After calling Kavanaugh a “closed mind,” without a hint of irony, the novelist Stephen King postulated that “if ‘white male entitlement’ was in the dictionary, it could be illustrated by Brett Kavanaugh’s photograph.”
In the end, only Georgetown University associate professor Christine Fair pushed the bounds of propriety too far by advocating “miserable deaths” and posthumous castration for the “entitled white men” who reserved judgement on Kavanaugh. For these sentiments, she was suspended temporarily from the classroom.
Some Republicans began to take notice of all these attacks on the demographic to which many of them belonged, and they took offense.
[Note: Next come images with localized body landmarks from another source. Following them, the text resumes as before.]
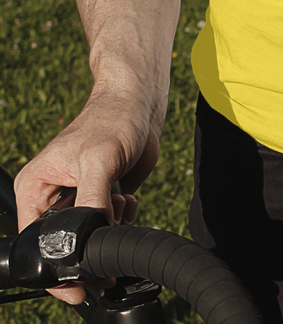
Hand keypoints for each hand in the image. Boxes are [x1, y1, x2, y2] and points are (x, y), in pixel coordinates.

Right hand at [14, 88, 160, 304]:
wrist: (140, 105)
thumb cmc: (113, 119)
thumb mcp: (98, 160)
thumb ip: (92, 201)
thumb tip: (91, 238)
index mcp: (35, 187)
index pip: (35, 241)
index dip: (56, 267)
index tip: (79, 286)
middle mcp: (51, 197)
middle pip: (64, 243)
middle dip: (91, 241)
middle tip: (110, 221)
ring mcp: (77, 199)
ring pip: (91, 237)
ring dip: (111, 226)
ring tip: (119, 198)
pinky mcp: (102, 198)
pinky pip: (110, 225)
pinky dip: (123, 217)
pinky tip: (127, 196)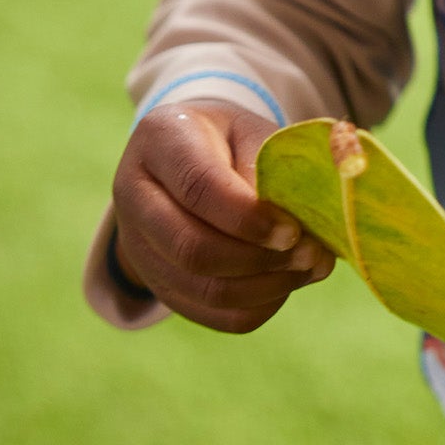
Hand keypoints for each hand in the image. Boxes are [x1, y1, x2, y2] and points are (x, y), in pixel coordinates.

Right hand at [111, 100, 332, 332]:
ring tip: (308, 268)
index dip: (250, 218)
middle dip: (259, 259)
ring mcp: (137, 245)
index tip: (294, 230)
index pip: (199, 188)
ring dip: (264, 288)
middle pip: (192, 248)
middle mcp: (134, 194)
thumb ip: (273, 167)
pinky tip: (287, 285)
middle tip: (310, 253)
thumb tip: (304, 221)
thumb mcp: (251, 131)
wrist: (186, 155)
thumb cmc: (229, 140)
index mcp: (160, 139)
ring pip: (201, 289)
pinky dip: (254, 307)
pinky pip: (207, 313)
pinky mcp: (156, 282)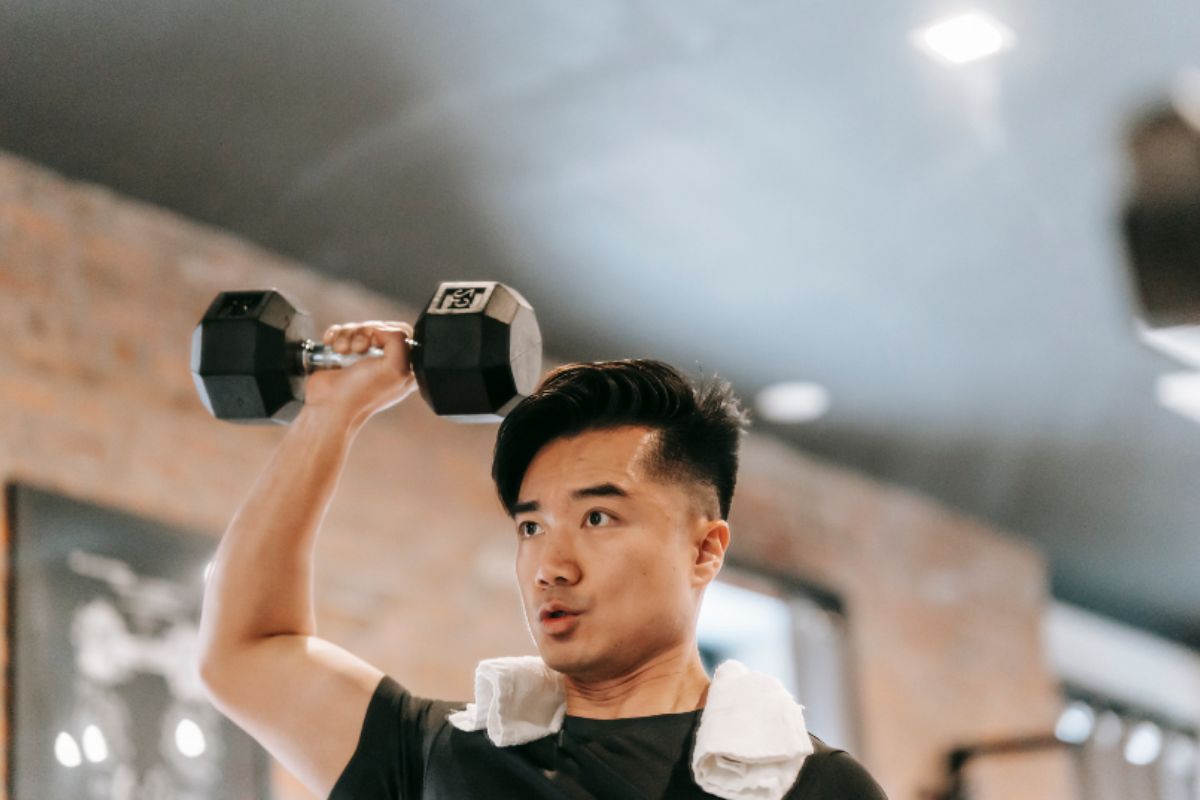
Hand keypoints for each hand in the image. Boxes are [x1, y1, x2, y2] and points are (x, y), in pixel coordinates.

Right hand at [302, 321, 417, 426]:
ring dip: (348, 336)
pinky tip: (334, 348)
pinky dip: (336, 336)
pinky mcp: (344, 354)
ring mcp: (364, 357)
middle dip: (365, 334)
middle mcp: (385, 361)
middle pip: (379, 327)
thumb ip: (399, 341)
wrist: (329, 405)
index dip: (389, 331)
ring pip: (359, 328)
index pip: (404, 332)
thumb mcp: (394, 368)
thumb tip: (382, 329)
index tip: (377, 342)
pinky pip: (341, 331)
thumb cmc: (362, 393)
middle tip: (359, 350)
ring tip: (343, 352)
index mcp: (405, 366)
And when they dared do so, their anger was taken as evidence of how old white men are guilty of false consciousness.
When Donald Trump said that accusations against his Supreme Court nominee had been traumatic, New York Times reporter John Harwood clarified that Kavanaugh’s signs of stress “more accurately” signaled “trauma for white men unaccustomed to trauma.”
Senator Lindsey Graham’s display of genuine and uncharacteristic outrage over Kavanaugh’s treatment was deemed by Vox’s Zack Beauchamp a dog whistle designed to communicate “that white men in power are not going anywhere.”
And when Senator Susan Collins delivered a 43-minute speech in which she observed that the allegations against Kavanaugh couldn’t even pass the “more likely than not standard” she had invented for this occasion, even she suffered the wrath once reserved for her male counterparts. Collins, according to Alexis Grenell’s New York Times op-ed, was a representative of her type: white women who place their “racial privilege ahead of their second-class gender status” by acting to “uphold a system that values only their whiteness.”
“White women,” Grenell continued, “are expected to support the patriarchy by marrying within their racial group, reproducing whiteness and even minimizing violence against their own bodies.” Collins was a “gender traitor,” betraying her sex only to maintain her standing within her race.
If this chauvinism had been applied to women and minorities, more would see it for what it is: rank bigotry. But because of the pseudo-academic cachet of negative discrimination based on accidents of birth, the misanthropy that masquerades as social justice gets a pass. It shouldn’t.
When identity forms the basis of ideology, it robs individuals of agency, legitimizes collectivism, and necessitates dehumanization. Those who would have condemned Kavanaugh were not convinced of their own righteousness following a judicious survey of the evidence before them. Rather, they believed in their own rectitude because they believed in the group guilt for which Kavanaugh could and should pay. White, male, and of a privileged socioeconomic upbringing, Kavanaugh was supposed to be the object of the retribution that was due members of his class. That is social justice in practice. It is the antithesis of objective, blind justice. And despite the fact that Brett Kavanaugh now sits on the Supreme Court, it is becoming more popular—and more dangerous—by the day.